Britain might be known for its Singles history, but Germany has its own rich history racing Singles. In 1955 the 250cc Sportmax models, in particular, were popular with privateers, as NSU had decided it was pulling out its factory effort the year before and ended up selling bikes and parts to anybody with the cash for the ’55 season. Consequently, the bikes were also popular in racing circles, able to keep up, and sometimes defeat, twin-cylinder machinery. The highpoint for the Sportmax came in 1955, when Hermann-Paul Müller took one all the way to the 250cc crown – one of the rare instances where a true privateer has won a world title. As for the bike, the 247cc four-stroke was rated at around 30 hp somewhere north of 9,000 rpm. Sportmax examples (some authentic, but mostly replicas) still pop up at vintage races and on the auction block from time to time, with and without the dustbin fairing.

  • Starmag

    It’s said that Soichiro Honda was quite the fan of NSU racers.
———
◆ PROMPT:
Resume the passage on the NSU Sportmax racing motorcycle, starting after its final sentence.

◆ DATASET EXTRACT:
———
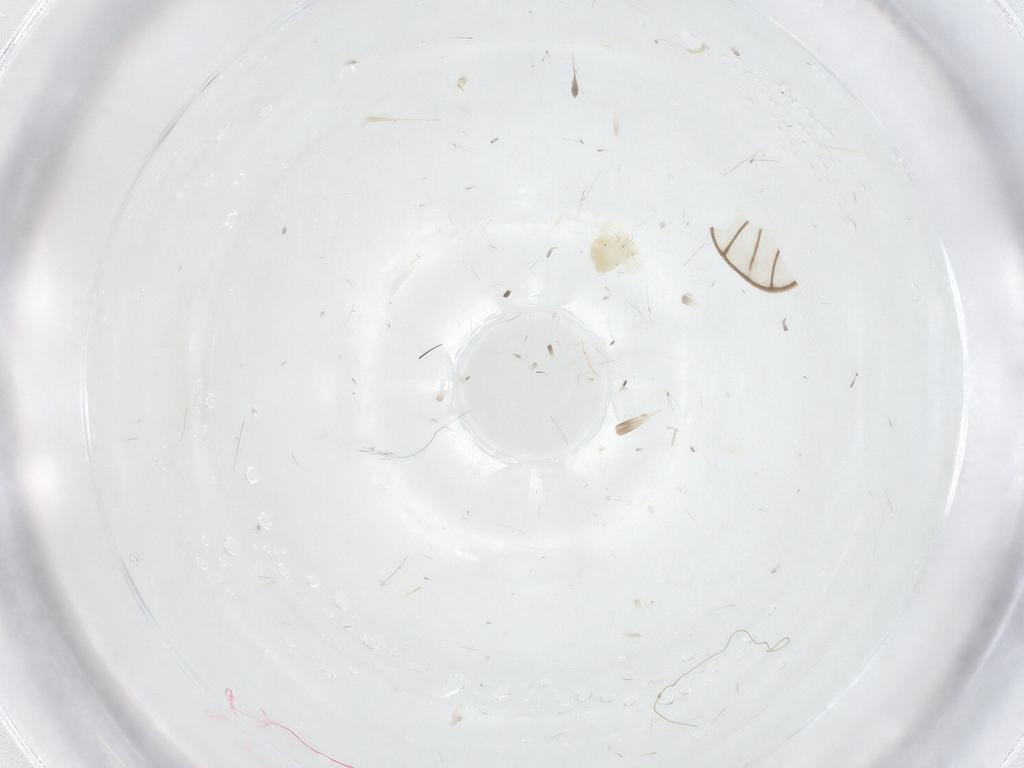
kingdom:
———
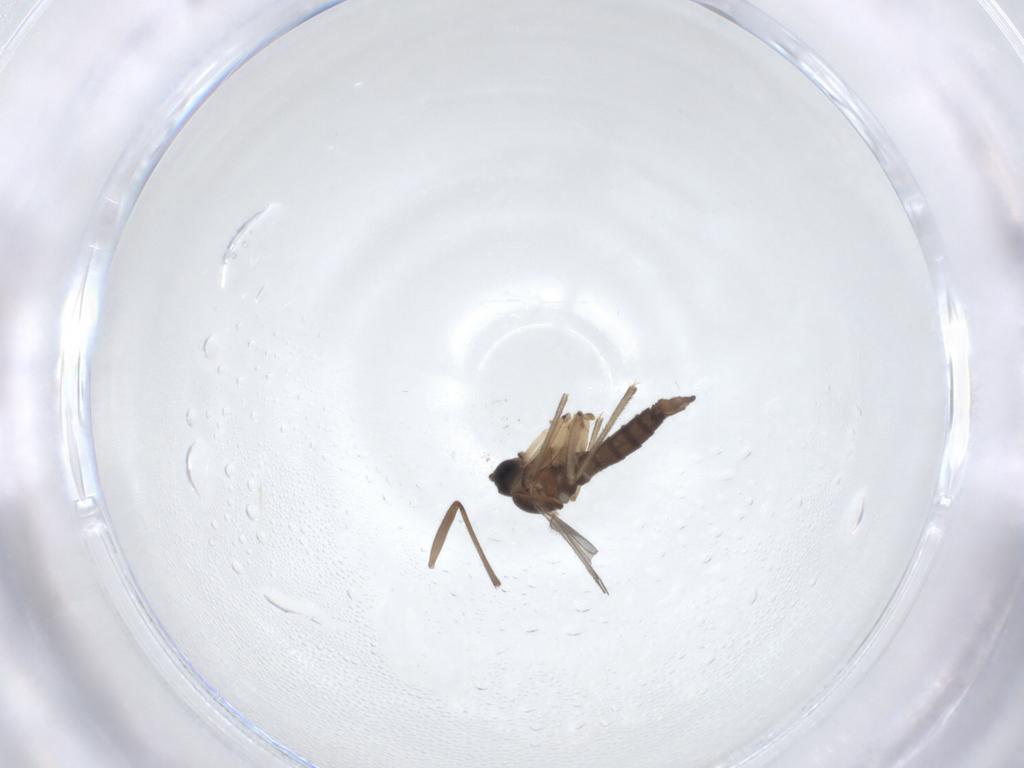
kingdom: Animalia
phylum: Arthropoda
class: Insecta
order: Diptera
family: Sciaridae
———
◆ TASK ANSWER:
  • Old MOron

    I like thumpers.

  • DickRuble

    The Supermono ended up second at the Isle of of Man in 1994 with Robert Holden atop.

  • Mahatma

    I think the AJS wins the style competition here.

    • Ian Parkes

      I’d put it third behind the Manx Norton and, in top spot, the dustbin with the blue whale on the side.

  • craig collins

    Y’all forgot Isle of Man champion Bultaco Metralla. I had two of ’em.

    • MikeH

      I’ll put in a nod for the Bultaco Metralla as well. I had one and it was surprisingly good, especially handling. Very neutral and forgiving, you could really push them HARD.

      • craig collins

        True – performance was limited only by the tires of that era. I raced the kitted version ( oh, god – priceless today, ) at a couple of old converted airports in northern California. My everyday street / canyon ride was the victim of a nasty, dirt strewn, decreasing radius, left-hander in the hills above the eastbay. I bailed about two thirds of the way through – bike and rider straight off cliff into the poison oak. Fantastic times!

    • TroySiahaan

      That is, in fact, a very cool Single. Thanks for bringing it to my attention.

  • Ian Parkes

    Never heard it called a Norton Manx before. I’m pretty sure they were always Manx Nortons over the pond. Amazing too how the MV Augusta engine has such a strong family resemblance to its descendents. Powerful genes.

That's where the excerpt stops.